> _Exercise prompt_
Please list each distinct poster name that heads a post in the RO/DI forum thread below, in order of first appearance.

# Purchased A New Ro/di System.



## Jared35 (Sep 15, 2009)

Kent Marine Deluxe Hi-S Maxxima 60 GPD RO/DI System

http://www.marinedepot.com/Kent_Marine_Del...-KM1493-vi.html

what you think?


----------



## AKSkirmish (Jun 24, 2005)

Same one I am useing currently......I love it and have zero complaints


----------



## Jared35 (Sep 15, 2009)

AKSkirmish said:


> Same one I am useing currently......I love it and have zero complaints


does it go into a regular water outlet like something a water hose would connect to or do i need to plum something up?


----------



## AKSkirmish (Jun 24, 2005)

Either works...Just need water source of some sort is all....


----------



## Guest (Apr 13, 2010)

Jared35 said:


> Same one I am useing currently......I love it and have zero complaints


does it go into a regular water outlet like something a water hose would connect to or do i need to plum something up?
[/quote]

Yep, like AKA said, either works. You can easily hook them up to a sink outlet and turn it on whenever you want water.


----------



## xeloR (Jan 2, 2009)

you’re using this on a saltwater tank right?


----------



## Jared35 (Sep 15, 2009)

no i am using it on my freshwater tank. I am so tired of running to the station to get water and now that i have a 240 gallon its just not possible.


----------



## xeloR (Jan 2, 2009)

there is no need for an RODI on a freshwater tank. unless you are buffering you are doing more harm than good IMO by using it. There are important trace elements in your water that an RODI unit will remove.


----------



## Ægir (Jan 21, 2006)

xeloR said:


> there is no need for an RODI on a freshwater tank. unless you are buffering you are doing more harm than good IMO by using it. There are important trace elements in your water that an RODI unit will remove.

> _Supplied records_
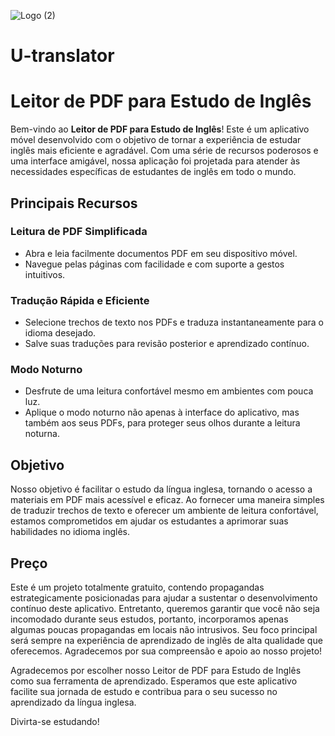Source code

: 
![Logo (2)](https://github.com/miqueiassggarcia/U-translator/assets/74971931/32c4b609-c6b9-40f4-b9af-3d9fcf5b1035)

# U-translator

# Leitor de PDF para Estudo de Inglês

Bem-vindo ao **Leitor de PDF para Estudo de Inglês**! Este é um aplicativo móvel desenvolvido com o objetivo de tornar a experiência de estudar inglês mais eficiente e agradável. Com uma série de recursos poderosos e uma interface amigável, nossa aplicação foi projetada para atender às necessidades específicas de estudantes de inglês em todo o mundo.

## Principais Recursos

### Leitura de PDF Simplificada
- Abra e leia facilmente documentos PDF em seu dispositivo móvel.
- Navegue pelas páginas com facilidade e com suporte a gestos intuitivos.

### Tradução Rápida e Eficiente
- Selecione trechos de texto nos PDFs e traduza instantaneamente para o idioma desejado.
- Salve suas traduções para revisão posterior e aprendizado contínuo.

### Modo Noturno
- Desfrute de uma leitura confortável mesmo em ambientes com pouca luz.
- Aplique o modo noturno não apenas à interface do aplicativo, mas também aos seus PDFs, para proteger seus olhos durante a leitura noturna.

## Objetivo
Nosso objetivo é facilitar o estudo da língua inglesa, tornando o acesso a materiais em PDF mais acessível e eficaz. Ao fornecer uma maneira simples de traduzir trechos de texto e oferecer um ambiente de leitura confortável, estamos comprometidos em ajudar os estudantes a aprimorar suas habilidades no idioma inglês.

## Preço
Este é um projeto totalmente gratuito, contendo propagandas estrategicamente posicionadas para ajudar a sustentar o desenvolvimento contínuo deste aplicativo. Entretanto, queremos garantir que você não seja incomodado durante seus estudos, portanto, incorporamos apenas algumas poucas propagandas em locais não intrusivos. Seu foco principal será sempre na experiência de aprendizado de inglês de alta qualidade que oferecemos. Agradecemos por sua compreensão e apoio ao nosso projeto!

Agradecemos por escolher nosso Leitor de PDF para Estudo de Inglês como sua ferramenta de aprendizado. Esperamos que este aplicativo facilite sua jornada de estudo e contribua para o seu sucesso no aprendizado da língua inglesa.

Divirta-se estudando!

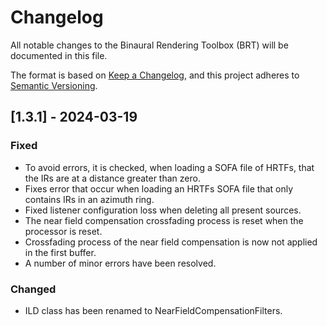 # Changelog

All notable changes to the Binaural Rendering Toolbox (BRT) will be documented in this file.

The format is based on [Keep a Changelog](https://keepachangelog.com/en/1.1.0/),
and this project adheres to [Semantic Versioning](https://semver.org/spec/v2.0.0.html).


## [1.3.1] - 2024-03-19

### Fixed

- To avoid errors, it is checked, when loading a SOFA file of HRTFs, that the IRs are at a distance greater than zero. 
- Fixes error that occur when loading an HRTFs SOFA file that only contains IRs in an azimuth ring.
- Fixed listener configuration loss when deleting all present sources.
- The near field compensation crossfading process is reset when the processor is reset.
- Crossfading process of the near field compensation is now not applied in the first buffer.
- A number of minor errors have been resolved.

### Changed

- ILD class has been renamed to NearFieldCompensationFilters.
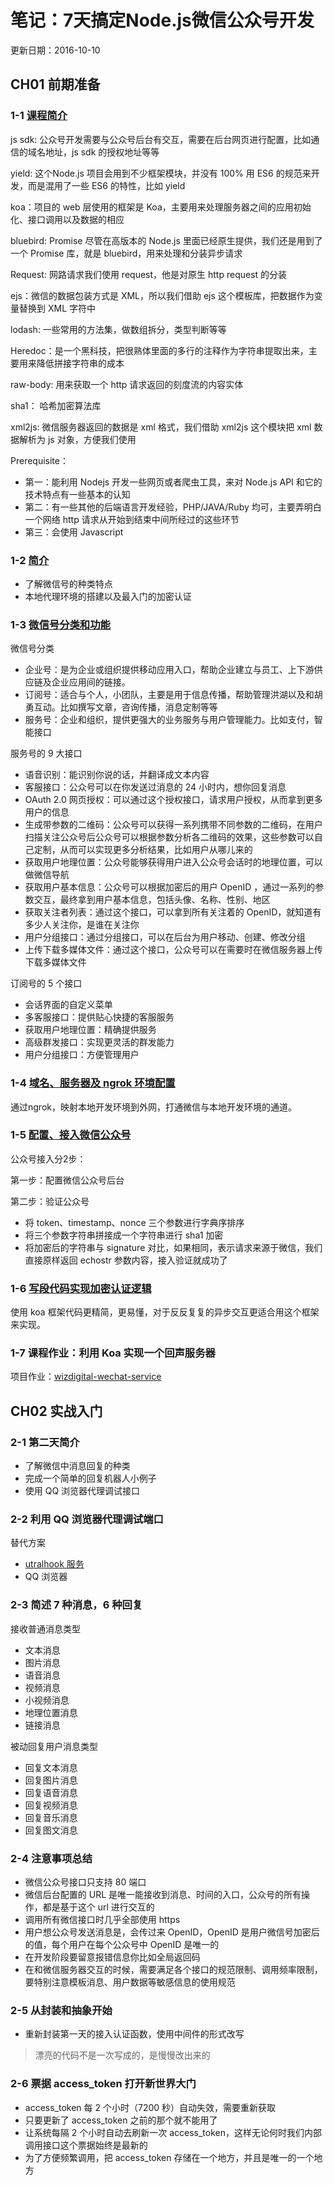 # 笔记：7天搞定Node.js微信公众号开发

更新日期：2016-10-10

## CH01 前期准备

### 1-1 [课程简介](http://coding.imooc.com/lesson/38.html#mid=249)

js sdk: 公众号开发需要与公众号后台有交互，需要在后台网页进行配置，比如通信的域名地址，js sdk 的授权地址等等

yield: 这个Node.js 项目会用到不少框架模块，并没有 100% 用 ES6 的规范来开发，而是混用了一些 ES6 的特性，比如 yield

koa：项目的 web 层使用的框架是 Koa，主要用来处理服务器之间的应用初始化、接口调用以及数据的相应

bluebird: Promise 尽管在高版本的 Node.js 里面已经原生提供，我们还是用到了一个 Promise 库，就是 bluebird，用来处理和分装异步请求

Request: 网路请求我们使用 request，他是对原生 http request 的分装

ejs：微信的数据包装方式是 XML，所以我们借助 ejs 这个模板库，把数据作为变量替换到 XML 字符中

lodash: 一些常用的方法集，做数组拆分，类型判断等等

Heredoc：是一个黑科技，把很熟体里面的多行的注释作为字符串提取出来，主要用来降低拼接字符串的成本

raw-body: 用来获取一个 http 请求返回的刻度流的内容实体

sha1： 哈希加密算法库

xml2js: 微信服务器返回的数据是 xml 格式，我们借助 xml2js 这个模块把 xml 数据解析为 js 对象，方便我们使用

Prerequisite：
- 第一：能利用 Nodejs 开发一些网页或者爬虫工具，来对 Node.js API 和它的技术特点有一些基本的认知
- 第二：有一些其他的后端语言开发经验，PHP/JAVA/Ruby 均可，主要弄明白一个网络 http 请求从开始到结束中间所经过的这些环节
- 第三：会使用 Javascript

### 1-2 [简介](http://coding.imooc.com/lesson/38.html#mid=250)

- 了解微信号的种类特点
- 本地代理环境的搭建以及最入门的加密认证

### 1-3 [微信号分类和功能](http://coding.imooc.com/lesson/38.html#mid=251)

微信号分类

- 企业号：是为企业或组织提供移动应用入口，帮助企业建立与员工、上下游供应链及企业应用间的链接。
- 订阅号：适合与个人，小团队，主要是用于信息传播，帮助管理洪湖以及和胡勇互动。比如撰写文章，咨询传播，消息定制等等
- 服务号：企业和组织，提供更强大的业务服务与用户管理能力。比如支付，智能接口

服务号的 9 大接口

- 语音识别：能识别你说的话，并翻译成文本内容
- 客服接口：公众号可以在你发送过消息的 24 小时内，想你回复消息
- OAuth 2.0 网页授权：可以通过这个授权接口，请求用户授权，从而拿到更多用户的信息
- 生成带参数的二维码：公众号可以获得一系列携带不同参数的二维码，在用户扫描关注公众号后公众号可以根据参数分析各二维码的效果，这些参数可以自己定制，从而可以实现更多分析结果，比如用户从哪儿来的
- 获取用户地理位置：公众号能够获得用户进入公众号会话时的地理位置，可以做微信导航
- 获取用户基本信息：公众号可以根据加密后的用户 OpenID ，通过一系列的参数交互，最终拿到用户基本信息，包括头像、名称、性别、地区
- 获取关注者列表：通过这个接口，可以拿到所有关注着的 OpenID，就知道有多少人关注你，是谁在关注你
- 用户分组接口：通过分组接口，可以在后台为用户移动、创建、修改分组
- 上传下载多媒体文件：通过这个接口，公众号可以在需要时在微信服务器上传下载多媒体文件

订阅号的 5 个接口

- 会话界面的自定义菜单
- 多客服接口：提供贴心快捷的客服服务
- 获取用户地理位置：精确提供服务
- 高级群发接口：实现更灵活的群发能力
- 用户分组接口：方便管理用户

### 1-4 [域名、服务器及 ngrok 环境配置](http://coding.imooc.com/lesson/38.html#mid=252)

通过ngrok，映射本地开发环境到外网，打通微信与本地开发环境的通道。

### 1-5 [配置、接入微信公众号](http://coding.imooc.com/lesson/38.html#mid=253)

公众号接入分2步：

第一步：配置微信公众号后台

第二步：验证公众号
- 将 token、timestamp、nonce 三个参数进行字典序排序
- 将三个参数字符串拼接成一个字符串进行 sha1 加密
- 将加密后的字符串与 signature 对比，如果相同，表示请求来源于微信，我们直接原样返回 echostr 参数内容，接入验证就成功了

### 1-6 [写段代码实现加密认证逻辑](http://coding.imooc.com/lesson/38.html#mid=254)

使用 koa 框架代码更精简，更易懂，对于反反复复的异步交互更适合用这个框架来实现。

### 1-7 课程作业：利用 Koa 实现一个回声服务器

项目作业：[wizdigital-wechat-service](https://github.com/isjia/wizdigital-wechat-service)


## CH02 实战入门

### 2-1 第二天简介

- 了解微信中消息回复的种类
- 完成一个简单的回复机器人小例子
- 使用 QQ 浏览器代理调试接口

### 2-2 利用 QQ 浏览器代理调试端口

替代方案

- [utralhook 服务](http://www.utralhook.com)
- QQ 浏览器

### 2-3 简述 7 种消息，6 种回复

接收普通消息类型

- 文本消息
- 图片消息
- 语音消息
- 视频消息
- 小视频消息
- 地理位置消息
- 链接消息

被动回复用户消息类型

- 回复文本消息
- 回复图片消息
- 回复语音消息
- 回复视频消息
- 回复音乐消息
- 回复图文消息

### 2-4 注意事项总结

- 微信公众号接口只支持 80 端口
- 微信后台配置的 URL 是唯一能接收到消息、时间的入口，公众号的所有操作，都是基于这个 url 进行交互的
- 调用所有微信接口时几乎全部使用 https
- 用户想公众号发送消息是，会传过来 OpenID，OpenID 是用户微信号加密后的值，每个用户在每个公众号中 OpenID 是唯一的
- 在开发阶段要留意报错信息你比如全局返回码
- 在和微信服务器交互的时候，需要满足各个接口的规范限制、调用频率限制，要特别注意模板消息、用户数据等敏感信息的使用规范


### 2-5 从封装和抽象开始

- 重新封装第一天的接入认证函数，使用中间件的形式改写

> 漂亮的代码不是一次写成的，是慢慢改出来的

### 2-6 票据 access_token 打开新世界大门

- access_token 每 2 个小时（7200 秒）自动失效，需要重新获取
- 只要更新了 access_token 之前的那个就不能用了
- 让系统每隔 2 个小时自动去刷新一次 access_token，这样无论何时我们内部调用接口这个票据始终是最新的
- 为了方便频繁调用，把 access_token 存储在一个地方，并且是唯一的一个地方

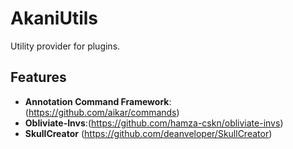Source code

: # AkaniUtils
Utility provider for plugins.

## Features
- **Annotation Command Framework**:(https://github.com/aikar/commands)
- **Obliviate-Invs**:(https://github.com/hamza-cskn/obliviate-invs)
- **SkullCreator** (https://github.com/deanveloper/SkullCreator)
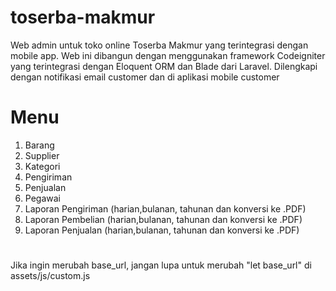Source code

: # toserba-makmur
Web admin untuk toko online Toserba Makmur yang terintegrasi dengan mobile app. Web ini dibangun dengan menggunakan framework Codeigniter yang terintegrasi dengan Eloquent ORM dan Blade dari Laravel. Dilengkapi dengan notifikasi email customer dan di aplikasi mobile customer

# Menu
1.  Barang
2.  Supplier
3.  Kategori
4.  Pengiriman
5.  Penjualan
6.  Pegawai
7.  Laporan Pengiriman (harian,bulanan, tahunan dan konversi ke .PDF)
8.  Laporan Pembelian (harian,bulanan, tahunan dan konversi ke .PDF)
9.  Laporan Penjualan (harian,bulanan, tahunan dan konversi ke .PDF)
#

Jika ingin merubah base_url, jangan lupa untuk merubah "let base_url" di assets/js/custom.js
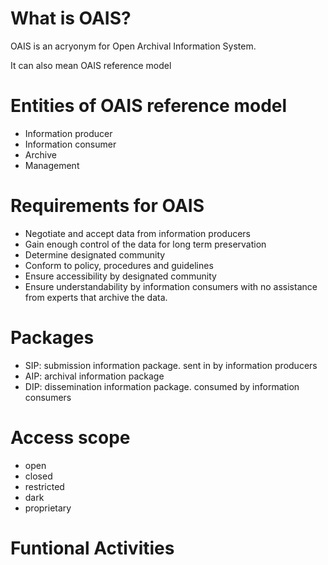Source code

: # What is OAIS?

OAIS is an acryonym for Open Archival Information System. 

It can also mean OAIS reference model

# Entities of OAIS reference model

  - Information producer
  - Information consumer
  - Archive
  - Management

# Requirements for OAIS

  - Negotiate and accept data from information producers
  - Gain enough control of the data for long term preservation
  - Determine designated community
  - Conform to policy, procedures and guidelines
  - Ensure accessibility by designated community
  - Ensure understandability by information consumers with no assistance from experts that archive the data. 

# Packages

  - SIP: submission information package. sent in by information producers
  - AIP: archival information package
  - DIP: dissemination information package. consumed by information consumers
 
# Access scope

  - open
  - closed
  - restricted
  - dark
  - proprietary

# Funtional Activities


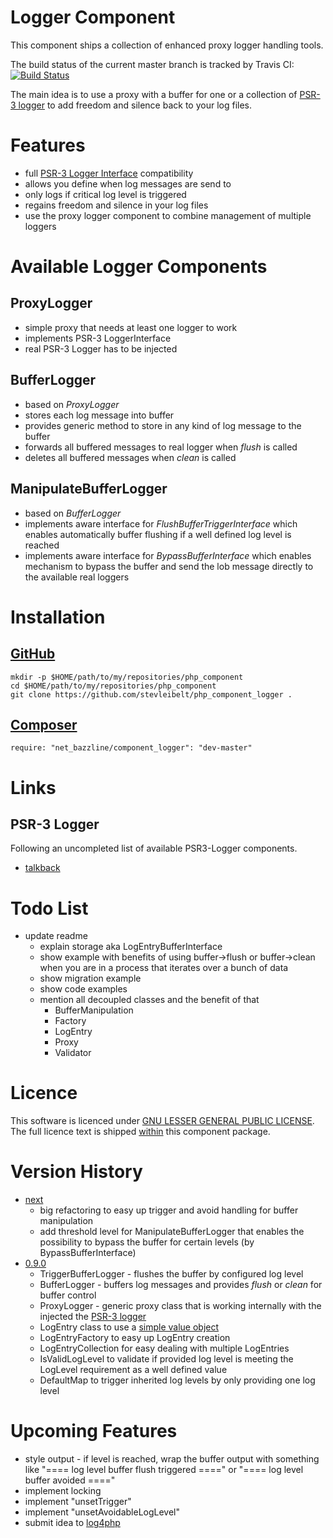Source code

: # Logger Component

This component ships a collection of enhanced proxy logger handling tools.

The build status of the current master branch is tracked by Travis CI:
[![Build Status](https://travis-ci.org/stevleibelt/php_component_logger.png?branch=master)](http://travis-ci.org/stevleibelt/php_component_logger)

The main idea is to use a proxy with a buffer for one or a collection of [PSR-3 logger](https://github.com/php-fig/log) to add freedom and silence back to your log files.

# Features

* full [PSR-3 Logger Interface](https://github.com/php-fig/fig-standards/blob/master/accepted/PSR-3-logger-interface.md) compatibility
* allows you define when log messages are send to
* only logs if critical log level is triggered
* regains freedom and silence in your log files
* use the proxy logger component to combine management of multiple loggers

# Available Logger Components

## ProxyLogger

* simple proxy that needs at least one logger to work
* implements PSR-3 LoggerInterface
* real PSR-3 Logger has to be injected

## BufferLogger

* based on *ProxyLogger*
* stores each log message into buffer
* provides generic method to store in any kind of log message to the buffer
* forwards all buffered messages to real logger when *flush* is called
* deletes all buffered messages when *clean* is called

## ManipulateBufferLogger

* based on *BufferLogger*
* implements aware interface for *FlushBufferTriggerInterface* which enables automatically buffer flushing if a well defined log level is reached
* implements aware interface for *BypassBufferInterface* which enables mechanism to bypass the buffer and send the lob message directly to the available real loggers

# Installation

## [GitHub](https://github.com/stevleibelt/php_component_logger)

    mkdir -p $HOME/path/to/my/repositories/php_component
    cd $HOME/path/to/my/repositories/php_component
    git clone https://github.com/stevleibelt/php_component_logger .

## [Composer](https://packagist.org/packages/net_bazzline/component_logger)

    require: "net_bazzline/component_logger": "dev-master"

# Links

## PSR-3 Logger

Following an uncompleted list of available PSR3-Logger components.

* [talkback](https://github.com/chrisnoden/talkback)

# Todo List

* update readme
    * explain storage aka LogEntryBufferInterface
    * show example with benefits of using buffer->flush or buffer->clean when you are in a process that iterates over a bunch of data
    * show migration example
    * show code examples
    * mention all decoupled classes and the benefit of that
        * BufferManipulation
        * Factory
        * LogEntry
        * Proxy
        * Validator

# Licence

This software is licenced under [GNU LESSER GENERAL PUBLIC LICENSE](https://www.gnu.org/copyleft/lesser.html). The full licence text is shipped [within](https://github.com/stevleibelt/php_component_logger/blob/master/LICENSE) this component package.

# Version History

* [next](https://github.com/stevleibelt/php_component_logger)
    * big refactoring to easy up trigger and avoid handling for buffer manipulation
    * add threshold level for ManipulateBufferLogger that enables the possibility to bypass the buffer for certain levels (by BypassBufferInterface)
* [0.9.0](https://github.com/stevleibelt/php_component_logger/tree/0.9.0)
    * TriggerBufferLogger - flushes the buffer by configured log level
    * BufferLogger - buffers log messages and provides *flush* or *clean* for buffer control
    * ProxyLogger - generic proxy class that is working internally with the injected the [PSR-3 logger](https://github.com/php-fig/log)
    * LogEntry class to use a [simple value object](http://en.wikipedia.org/wiki/Data_Transfer_Object)
    * LogEntryFactory to easy up LogEntry creation
    * LogEntryCollection for easy dealing with multiple LogEntries
    * IsValidLogLevel to validate if provided log level is meeting the LogLevel requirement as a well defined value
    * DefaultMap to trigger inherited log levels by only providing one log level

# Upcoming Features

* style output - if level is reached, wrap the buffer output with something like "==== log level buffer flush triggered ====" or "==== log level buffer avoided ===="
* implement locking
* implement "unsetTrigger"
* implement "unsetAvoidableLogLevel"
* submit idea to [log4php](https://logging.apache.org/log4php/)
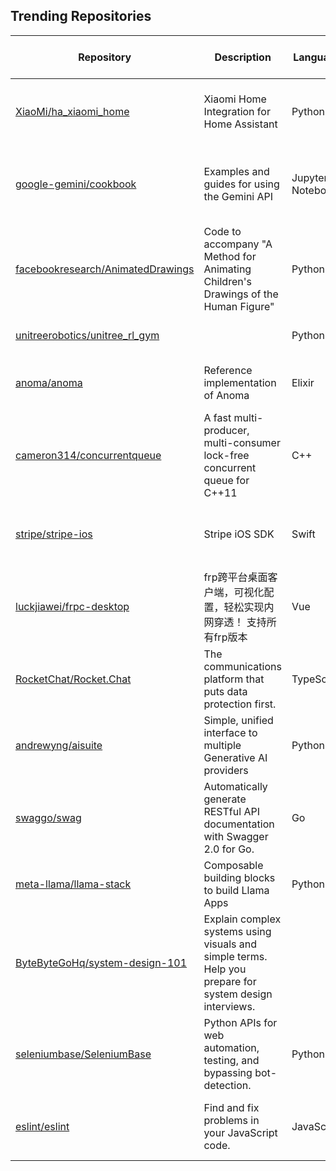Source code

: ## Trending Repositories

| Repository | Description | Language | Stars | Forks | Built By | Current Period Stars |
|------------|-------------|----------|-------|-------|----------|---------------------|
| [XiaoMi/ha_xiaomi_home](https://github.com/XiaoMi/ha_xiaomi_home) | Xiaomi Home Integration for Home Assistant | Python | 8992 | 348 | [topsworld](https://github.com/topsworld), [SusanPhevos](https://github.com/SusanPhevos), [CodeMakerLi](https://github.com/CodeMakerLi), [hudsonbrendon](https://github.com/hudsonbrendon), [knoop7](https://github.com/knoop7) | 3078 |
| [google-gemini/cookbook](https://github.com/google-gemini/cookbook) | Examples and guides for using the Gemini API | Jupyter Notebook | 8546 | 1036 | [MarkDaoust](https://github.com/MarkDaoust), [markmcd](https://github.com/markmcd), [random-forests](https://github.com/random-forests), [shilpakancharla](https://github.com/shilpakancharla), [Giom-V](https://github.com/Giom-V) | 309 |
| [facebookresearch/AnimatedDrawings](https://github.com/facebookresearch/AnimatedDrawings) | Code to accompany "A Method for Animating Children's Drawings of the Human Figure" | Python | 11214 | 975 | [hjessmith](https://github.com/hjessmith), [sahirgomez1](https://github.com/sahirgomez1), [pringshia](https://github.com/pringshia), [hossinasaadi](https://github.com/hossinasaadi), [yihleego](https://github.com/yihleego) | 295 |
| [unitreerobotics/unitree_rl_gym](https://github.com/unitreerobotics/unitree_rl_gym) |  | Python | 735 | 118 | [craipy-hub](https://github.com/craipy-hub), [cyoahs](https://github.com/cyoahs), [brook-bee](https://github.com/brook-bee) | 124 |
| [anoma/anoma](https://github.com/anoma/anoma) | Reference implementation of Anoma | Elixir | 7645 | 409 | [mariari](https://github.com/mariari), [juped](https://github.com/juped), [agureev](https://github.com/agureev), [karbyshev](https://github.com/karbyshev), [m1dnight](https://github.com/m1dnight) | 2860 |
| [cameron314/concurrentqueue](https://github.com/cameron314/concurrentqueue) | A fast multi-producer, multi-consumer lock-free concurrent queue for C++11 | C++ | 10243 | 1707 | [cameron314](https://github.com/cameron314), [zerodefect](https://github.com/zerodefect), [kevin-verdazo](https://github.com/kevin-verdazo), [n-zer](https://github.com/n-zer), [pfeatherstone](https://github.com/pfeatherstone) | 29 |
| [stripe/stripe-ios](https://github.com/stripe/stripe-ios) | Stripe iOS SDK | Swift | 2259 | 1002 | [jack-stripe](https://github.com/jack-stripe), [yuki-stripe](https://github.com/yuki-stripe), [davidme-stripe](https://github.com/davidme-stripe), [bg-stripe](https://github.com/bg-stripe), [kgaidis-stripe](https://github.com/kgaidis-stripe) | 62 |
| [luckjiawei/frpc-desktop](https://github.com/luckjiawei/frpc-desktop) | frp跨平台桌面客户端，可视化配置，轻松实现内网穿透！ 支持所有frp版本 | Vue | 3336 | 222 | [luckjiawei](https://github.com/luckjiawei), [forestxieCode](https://github.com/forestxieCode) | 87 |
| [RocketChat/Rocket.Chat](https://github.com/RocketChat/Rocket.Chat) | The communications platform that puts data protection first. | TypeScript | 41359 | 10894 | [engelgabriel](https://github.com/engelgabriel), [sampaiodiego](https://github.com/sampaiodiego), [rodrigok](https://github.com/rodrigok), [ggazzo](https://github.com/ggazzo), [MartinSchoeler](https://github.com/MartinSchoeler) | 134 |
| [andrewyng/aisuite](https://github.com/andrewyng/aisuite) | Simple, unified interface to multiple Generative AI providers | Python | 8816 | 778 | [ksolo](https://github.com/ksolo), [standsleeping](https://github.com/standsleeping), [rohitprasad15](https://github.com/rohitprasad15), [jeffxtang](https://github.com/jeffxtang), [andrewyng](https://github.com/andrewyng) | 157 |
| [swaggo/swag](https://github.com/swaggo/swag) | Automatically generate RESTful API documentation with Swagger 2.0 for Go. | Go | 10953 | 1211 | [easonlin404](https://github.com/easonlin404), [ubogdan](https://github.com/ubogdan), [sdghchj](https://github.com/sdghchj), [pei0804](https://github.com/pei0804) | 8 |
| [meta-llama/llama-stack](https://github.com/meta-llama/llama-stack) | Composable building blocks to build Llama Apps | Python | 5287 | 669 | [ashwinb](https://github.com/ashwinb), [yanxi0830](https://github.com/yanxi0830), [dltn](https://github.com/dltn), [dineshyv](https://github.com/dineshyv), [russellb](https://github.com/russellb) | 151 |
| [ByteByteGoHq/system-design-101](https://github.com/ByteByteGoHq/system-design-101) | Explain complex systems using visuals and simple terms. Help you prepare for system design interviews. |  | 66421 | 6987 | [slam](https://github.com/slam), [LombardiDaniel](https://github.com/LombardiDaniel), [Stephanvs](https://github.com/Stephanvs), [alastairp](https://github.com/alastairp), [lucasberti](https://github.com/lucasberti) | 68 |
| [seleniumbase/SeleniumBase](https://github.com/seleniumbase/SeleniumBase) | Python APIs for web automation, testing, and bypassing bot-detection. | Python | 6309 | 1019 | [mdmintz](https://github.com/mdmintz), [hiqqs](https://github.com/hiqqs), [piotrkochan](https://github.com/piotrkochan), [surevs](https://github.com/surevs), [stevemachacz](https://github.com/stevemachacz) | 346 |
| [eslint/eslint](https://github.com/eslint/eslint) | Find and fix problems in your JavaScript code. | JavaScript | 25311 | 4586 | [nzakas](https://github.com/nzakas), [mdjermanovic](https://github.com/mdjermanovic), [ilyavolodin](https://github.com/ilyavolodin), [not-an-aardvark](https://github.com/not-an-aardvark), [mysticatea](https://github.com/mysticatea) | 12 |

> _Result for this task_
Jared35
AKSkirmish
Guest
xeloR
Ægir